The memory of St. Triphon of Petsamo
"Having arrived in the ultimate north as the first man to enlighten
its people/Thou, oh St. Triphon, guided the people of the North onto the
road to life/and regenerated them from water and the Holy Ghost./Thou
planted Thy spiritual children in the fruitless and rocky country like
the oiltrees of the South/and founded a monastery in the name of the Holy
Trinity./Therefore, we honor Thee as our apostle and as one who strives
for a life without fault in the wilderness, and we fervently beseech Thee:/Pray
to God for all those who honor Thy memory." (St. Triphon's troparion,
St. Triphon of Petsamo was born into a priest's family in the town of
Torzhek in the region of Novgorod in 1495. He was baptized Mitrophan.
It is told that he was, as a young man, impressed by the words "Blessed
is their way of life who, guided by God, strive in the desert for a life
without sin". In silence, he also heard the call "Go
and defend the faith in the uninhabited and ignorant land where God's
word has not yet been preached but where thirst is great, for I who have
mercy have remembered my people, and the love of my covenant is as great
as ever." And the voice continued: "Be not reluctant,
but go where I lead you, and say what I give you to say."
Mitrophan interpreted the words as a call to do apostolic work, and left
for the north, to bring enlightenment to the Skolt Lapps living on the
rivers and fjords there.

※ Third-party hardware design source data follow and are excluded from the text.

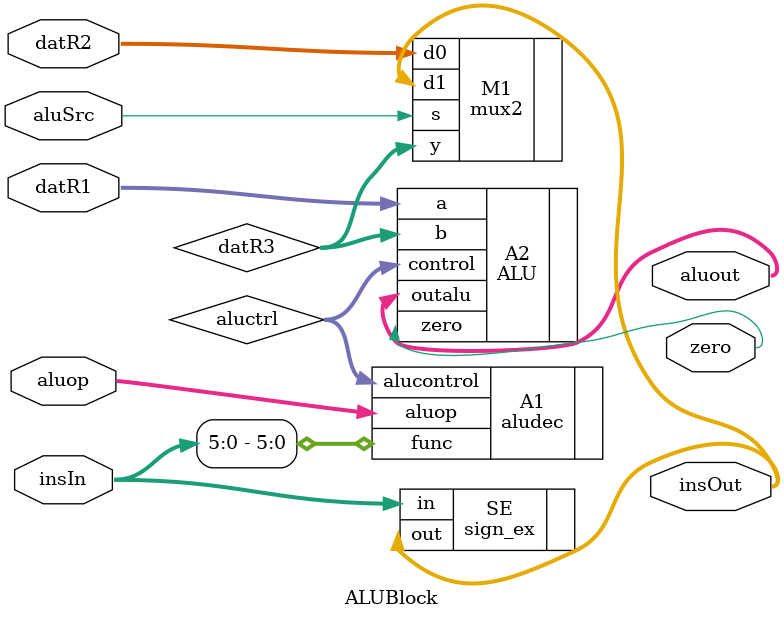
<source format=v>
module ALUBlock(datR1, datR2, aluop, aluSrc, insIn, insOut, zero, aluout);
input [31:0] datR1, datR2;
input [15:0] insIn;
input [1:0] aluop;
input aluSrc;
output [31:0] aluout;
output wire [31:0] insOut;
output zero;
wire [31:0] datR3;
wire [3:0] aluctrl;

sign_ex SE(.in(insIn), .out(insOut));

mux2 M1(.d0(datR2), .d1(insOut), .s(aluSrc), .y(datR3));

aludec A1(.func(insIn[5:0]), .aluop(aluop), .alucontrol(aluctrl));

ALU A2(.a(datR1), .b(datR3), .control(aluctrl), .zero(zero), .outalu(aluout));

endmodule
</source>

He preached the gospel to the Skolt Sámi
for two decades, converting slowly a great part of the population living
in the area between the rivers Petsamojoki, Paatsjoki and Näätämöjoki.
With permission from Bishop Makar in Novgorod, Mitrophan built a small
and simple church - later consecrated to the Holy Trinity - on the river
Petsamojoki. When visiting the Kola Peninsula, Ilja from Novgorod - a
monk in holy orders - consecrated the church and baptized the Lapps who
had adopted the Christian belief. On the same day - February 1st 1533
- Mitrophan was ordained a monk and given the name Triphon. This is also
considered the day when the Petsamo monastery was founded.
|Petsamo Monastery in the
1930s. A colored glass negative. Photo: Suomen Matkailijayhdistys
Monk Triphon continued to convert Skolt Sámi into the Christian
faith in Petsamo, but he was also anxious about the economy of the monastery.
He travelled to the region of Novgorod to collect means for the monastery
and visited Czar Ivan the Terrible in Moscow, to get his recognition for
the monastery. In addition to the official recognition, the Czar granted
the monastery of Petsamo a deed of donation - dated November 1st 1556
- through which the monastery received large land areas and the fishing
rights to the waters in these areas. In addition, Monk Triphon used the
means donated by the Czar for building three churches: a church consecrated
to the holy princes Boris and Gleb on the river Paatsjoki, a small chapel
consecrated to the great martyr Georgios on the river Näätämöjoki,
and a church concecrated to the Death of the One Who Bore God on the river
Later, Monk Triphon himself was buried by the last-mentioned church.
He died on December 15th 1583. Before dying, he foresaw the devastation
of the monastery but comforted the fraternity by saying that, with God's
help, the monastery could be raised from the ashes. The troops of Pekka
Vesainen ravaged the monastery and killed 116 monks on Christmas night
in 1589. After this, it took hundreds of years for the monastery of Petsamo
to flourish again: this happened as late as the 1880s.